▶ _Your objective_:
Reproduce every line of the material below word for word.

▶ _Records_:
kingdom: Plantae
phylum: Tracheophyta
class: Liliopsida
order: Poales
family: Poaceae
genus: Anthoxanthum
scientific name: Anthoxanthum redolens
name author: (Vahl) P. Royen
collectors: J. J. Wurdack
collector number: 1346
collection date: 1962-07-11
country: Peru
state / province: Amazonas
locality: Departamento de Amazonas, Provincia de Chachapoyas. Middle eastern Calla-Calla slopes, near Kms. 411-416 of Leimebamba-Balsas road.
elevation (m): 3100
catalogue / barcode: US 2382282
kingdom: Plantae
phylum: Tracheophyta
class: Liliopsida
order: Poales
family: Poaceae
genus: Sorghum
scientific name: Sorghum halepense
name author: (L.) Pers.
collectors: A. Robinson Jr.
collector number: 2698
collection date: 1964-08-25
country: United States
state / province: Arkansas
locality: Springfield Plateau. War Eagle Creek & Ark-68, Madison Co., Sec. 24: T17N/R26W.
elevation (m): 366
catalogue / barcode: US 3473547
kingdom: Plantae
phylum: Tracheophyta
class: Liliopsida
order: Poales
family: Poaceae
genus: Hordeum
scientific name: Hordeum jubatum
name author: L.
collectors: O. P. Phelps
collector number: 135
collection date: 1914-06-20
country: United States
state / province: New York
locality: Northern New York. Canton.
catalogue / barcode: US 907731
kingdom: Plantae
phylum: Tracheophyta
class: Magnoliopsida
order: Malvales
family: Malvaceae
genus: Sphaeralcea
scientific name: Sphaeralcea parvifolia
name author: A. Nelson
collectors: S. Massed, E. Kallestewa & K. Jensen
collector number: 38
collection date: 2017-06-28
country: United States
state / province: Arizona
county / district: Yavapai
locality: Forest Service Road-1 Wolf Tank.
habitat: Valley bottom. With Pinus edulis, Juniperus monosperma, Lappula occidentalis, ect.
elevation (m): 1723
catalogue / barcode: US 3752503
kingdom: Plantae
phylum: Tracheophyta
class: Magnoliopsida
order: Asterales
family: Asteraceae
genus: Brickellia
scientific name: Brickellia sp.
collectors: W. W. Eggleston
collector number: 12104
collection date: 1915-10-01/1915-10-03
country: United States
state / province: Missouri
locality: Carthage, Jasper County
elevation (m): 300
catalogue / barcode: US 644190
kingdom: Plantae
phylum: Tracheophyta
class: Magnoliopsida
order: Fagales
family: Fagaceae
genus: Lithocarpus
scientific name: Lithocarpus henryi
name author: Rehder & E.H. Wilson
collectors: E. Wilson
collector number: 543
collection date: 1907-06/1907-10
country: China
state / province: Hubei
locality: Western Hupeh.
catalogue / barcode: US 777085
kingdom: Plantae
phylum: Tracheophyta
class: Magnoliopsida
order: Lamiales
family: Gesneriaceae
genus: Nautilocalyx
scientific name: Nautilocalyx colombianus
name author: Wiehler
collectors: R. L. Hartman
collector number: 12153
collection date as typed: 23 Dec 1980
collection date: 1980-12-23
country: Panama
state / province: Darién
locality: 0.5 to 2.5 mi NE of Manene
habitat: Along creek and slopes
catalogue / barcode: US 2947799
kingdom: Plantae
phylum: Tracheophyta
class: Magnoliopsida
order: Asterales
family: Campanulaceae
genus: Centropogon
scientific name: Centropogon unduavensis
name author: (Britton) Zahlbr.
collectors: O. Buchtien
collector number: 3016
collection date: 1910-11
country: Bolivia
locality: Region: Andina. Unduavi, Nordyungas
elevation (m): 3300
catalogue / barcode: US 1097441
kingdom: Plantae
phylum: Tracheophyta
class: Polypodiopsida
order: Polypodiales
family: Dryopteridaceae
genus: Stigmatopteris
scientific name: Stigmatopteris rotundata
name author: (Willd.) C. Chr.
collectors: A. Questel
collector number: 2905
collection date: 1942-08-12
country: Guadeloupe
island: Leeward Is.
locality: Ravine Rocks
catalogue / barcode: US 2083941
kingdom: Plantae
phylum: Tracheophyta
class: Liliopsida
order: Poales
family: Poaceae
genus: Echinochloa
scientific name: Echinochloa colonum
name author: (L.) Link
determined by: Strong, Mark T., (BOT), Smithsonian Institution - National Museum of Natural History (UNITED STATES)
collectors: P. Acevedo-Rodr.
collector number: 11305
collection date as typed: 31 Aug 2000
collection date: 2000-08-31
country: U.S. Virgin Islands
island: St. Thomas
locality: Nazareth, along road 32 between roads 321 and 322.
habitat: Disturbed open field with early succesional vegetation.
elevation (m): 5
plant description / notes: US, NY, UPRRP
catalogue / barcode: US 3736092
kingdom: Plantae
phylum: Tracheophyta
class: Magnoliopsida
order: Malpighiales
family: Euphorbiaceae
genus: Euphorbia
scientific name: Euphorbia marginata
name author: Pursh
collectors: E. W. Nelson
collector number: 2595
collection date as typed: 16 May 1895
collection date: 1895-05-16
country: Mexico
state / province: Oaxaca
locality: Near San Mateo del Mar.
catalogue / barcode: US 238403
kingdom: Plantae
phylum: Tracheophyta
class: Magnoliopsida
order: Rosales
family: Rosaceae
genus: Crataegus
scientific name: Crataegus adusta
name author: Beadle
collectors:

▶ _Exercise result_:
kingdom: Plantae
phylum: Tracheophyta
class: Liliopsida
order: Poales
family: Poaceae
genus: Anthoxanthum
scientific name: Anthoxanthum redolens
name author: (Vahl) P. Royen
collectors: J. J. Wurdack
collector number: 1346
collection date: 1962-07-11
country: Peru
state / province: Amazonas
locality: Departamento de Amazonas, Provincia de Chachapoyas. Middle eastern Calla-Calla slopes, near Kms. 411-416 of Leimebamba-Balsas road.
elevation (m): 3100
catalogue / barcode: US 2382282
kingdom: Plantae
phylum: Tracheophyta
class: Liliopsida
order: Poales
family: Poaceae
genus: Sorghum
scientific name: Sorghum halepense
name author: (L.) Pers.
collectors: A. Robinson Jr.
collector number: 2698
collection date: 1964-08-25
country: United States
state / province: Arkansas
locality: Springfield Plateau. War Eagle Creek & Ark-68, Madison Co., Sec. 24: T17N/R26W.
elevation (m): 366
catalogue / barcode: US 3473547
kingdom: Plantae
phylum: Tracheophyta
class: Liliopsida
order: Poales
family: Poaceae
genus: Hordeum
scientific name: Hordeum jubatum
name author: L.
collectors: O. P. Phelps
collector number: 135
collection date: 1914-06-20
country: United States
state / province: New York
locality: Northern New York. Canton.
catalogue / barcode: US 907731
kingdom: Plantae
phylum: Tracheophyta
class: Magnoliopsida
order: Malvales
family: Malvaceae
genus: Sphaeralcea
scientific name: Sphaeralcea parvifolia
name author: A. Nelson
collectors: S. Massed, E. Kallestewa & K. Jensen
collector number: 38
collection date: 2017-06-28
country: United States
state / province: Arizona
county / district: Yavapai
locality: Forest Service Road-1 Wolf Tank.
habitat: Valley bottom. With Pinus edulis, Juniperus monosperma, Lappula occidentalis, ect.
elevation (m): 1723
catalogue / barcode: US 3752503
kingdom: Plantae
phylum: Tracheophyta
class: Magnoliopsida
order: Asterales
family: Asteraceae
genus: Brickellia
scientific name: Brickellia sp.
collectors: W. W. Eggleston
collector number: 12104
collection date: 1915-10-01/1915-10-03
country: United States
state / province: Missouri
locality: Carthage, Jasper County
elevation (m): 300
catalogue / barcode: US 644190
kingdom: Plantae
phylum: Tracheophyta
class: Magnoliopsida
order: Fagales
family: Fagaceae
genus: Lithocarpus
scientific name: Lithocarpus henryi
name author: Rehder & E.H. Wilson
collectors: E. Wilson
collector number: 543
collection date: 1907-06/1907-10
country: China
state / province: Hubei
locality: Western Hupeh.
catalogue / barcode: US 777085
kingdom: Plantae
phylum: Tracheophyta
class: Magnoliopsida
order: Lamiales
family: Gesneriaceae
genus: Nautilocalyx
scientific name: Nautilocalyx colombianus
name author: Wiehler
collectors: R. L. Hartman
collector number: 12153
collection date as typed: 23 Dec 1980
collection date: 1980-12-23
country: Panama
state / province: Darién
locality: 0.5 to 2.5 mi NE of Manene
habitat: Along creek and slopes
catalogue / barcode: US 2947799
kingdom: Plantae
phylum: Tracheophyta
class: Magnoliopsida
order: Asterales
family: Campanulaceae
genus: Centropogon
scientific name: Centropogon unduavensis
name author: (Britton) Zahlbr.
collectors: O. Buchtien
collector number: 3016
collection date: 1910-11
country: Bolivia
locality: Region: Andina. Unduavi, Nordyungas
elevation (m): 3300
catalogue / barcode: US 1097441
kingdom: Plantae
phylum: Tracheophyta
class: Polypodiopsida
order: Polypodiales
family: Dryopteridaceae
genus: Stigmatopteris
scientific name: Stigmatopteris rotundata
name author: (Willd.) C. Chr.
collectors: A. Questel
collector number: 2905
collection date: 1942-08-12
country: Guadeloupe
island: Leeward Is.
locality: Ravine Rocks
catalogue / barcode: US 2083941
kingdom: Plantae
phylum: Tracheophyta
class: Liliopsida
order: Poales
family: Poaceae
genus: Echinochloa
scientific name: Echinochloa colonum
name author: (L.) Link
determined by: Strong, Mark T., (BOT), Smithsonian Institution - National Museum of Natural History (UNITED STATES)
collectors: P. Acevedo-Rodr.
collector number: 11305
collection date as typed: 31 Aug 2000
collection date: 2000-08-31
country: U.S. Virgin Islands
island: St. Thomas
locality: Nazareth, along road 32 between roads 321 and 322.
habitat: Disturbed open field with early succesional vegetation.
elevation (m): 5
plant description / notes: US, NY, UPRRP
catalogue / barcode: US 3736092
kingdom: Plantae
phylum: Tracheophyta
class: Magnoliopsida
order: Malpighiales
family: Euphorbiaceae
genus: Euphorbia
scientific name: Euphorbia marginata
name author: Pursh
collectors: E. W. Nelson
collector number: 2595
collection date as typed: 16 May 1895
collection date: 1895-05-16
country: Mexico
state / province: Oaxaca
locality: Near San Mateo del Mar.
catalogue / barcode: US 238403
kingdom: Plantae
phylum: Tracheophyta
class: Magnoliopsida
order: Rosales
family: Rosaceae
genus: Crataegus
scientific name: Crataegus adusta
name author: Beadle
collectors:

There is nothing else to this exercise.